LAUSR

Poly(vinylidene fluoride‐co‐hexafluoropropylene) (PVDF‐HFP)‐based polymer sodium solid‐state batteries represent a promising alternative to liquid lithium‐ion batteries, offering advantages including enhanced safety, high energy density, resource abundance, favorable ionic conductivity, good interfacial contact, and processability. However, the commonly employed sodium salt, sodium bis(trifluoromethylsulfonyl)imide (NaTFSI), promotes corrosion of aluminum current collectors under high‐voltage operation, while interfacial stability, mechanical robustness, and electrochemical window limitations persist within PVDF‐HFP‐based electrolytes.

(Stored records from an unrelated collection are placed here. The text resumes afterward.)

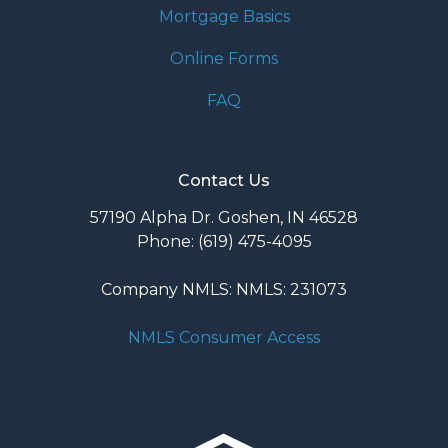
Mortgage Basics
Online Forms
FAQ
Contact Us
57190 Alpha Dr. Goshen, IN 46528
Phone: (619) 475-4095
Company NMLS: NMLS: 231073
NMLS Consumer Access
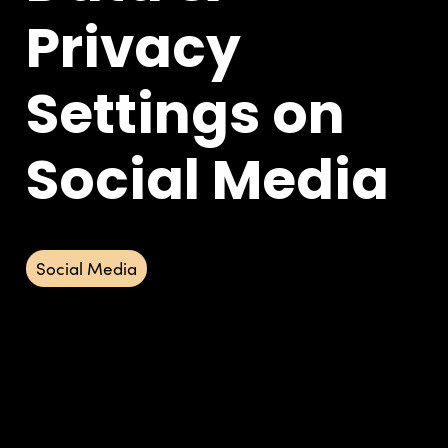
Privacy
Settings on
Social Media
Social Media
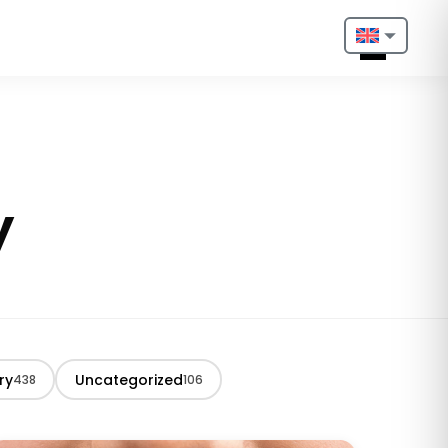
Nederlands
English
Français
y
Deutsch
Português
Español
Türkçe
ry
Uncategorized
438
106
Italiano
Български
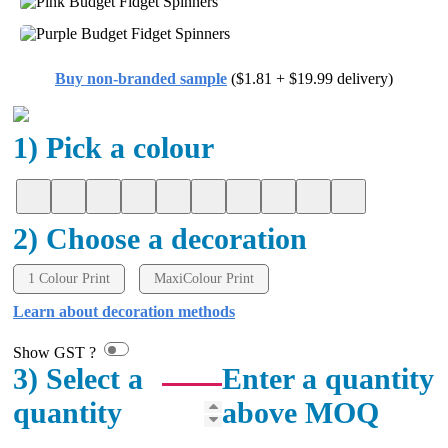
Buy non-branded sample
($1.81 + $19.99 delivery)
1) Pick a colour
2) Choose a decoration
1 Colour Print
MaxiColour Print
Learn about decoration methods
Show GST ?
3) Select a
Enter a quantity
quantity
above MOQ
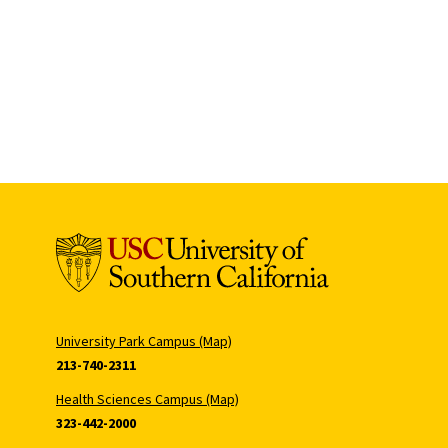
University Park Campus (Map)
213-740-2311
Health Sciences Campus (Map)
323-442-2000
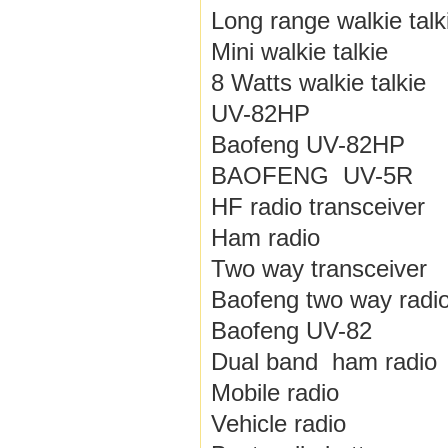
Long range walkie talk
Mini walkie talkie
8 Watts walkie talkie
UV-82HP
Baofeng UV-82HP
BAOFENG UV-5R
HF radio transceiver
Ham radio
Two way transceiver
Baofeng two way radi
Baofeng UV-82
Dual band ham radio
Mobile radio
Vehicle radio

Here, PVDF‐HFP‐based polymer electrolytes with excellent mechanical properties and thermal stability are obtained by incorporating fumed silica (F‐SiO2) as a filler. As verified, the interaction between F‐SiO2 and TFSI− effectively suppresses anion decomposition under high voltage, extending the oxidative stability limit to 4.99 V versus Na⁺/Na. This confinement mechanism concurrently mitigates aluminum current collector corrosion at the cathodes by restricting TFSI− migration and corrosive byproducts formation, and contributes to the formation of a desirable solid‐electrolyte interphase at anodes. Consequently, Na || FPEM (F‐SiO2 modified solid polymer electrolytes) || Na symmetric cell achieves 480 h stable cycling at 0.1 mA cm−2/0.1 mAh cm−2, while Na3V2(PO4)3 || FPEM || Na cell retains 77.35% capacity after 1000 cycles at 1C. The cycling stability is significantly improved in comparison with that without F‐SiO2.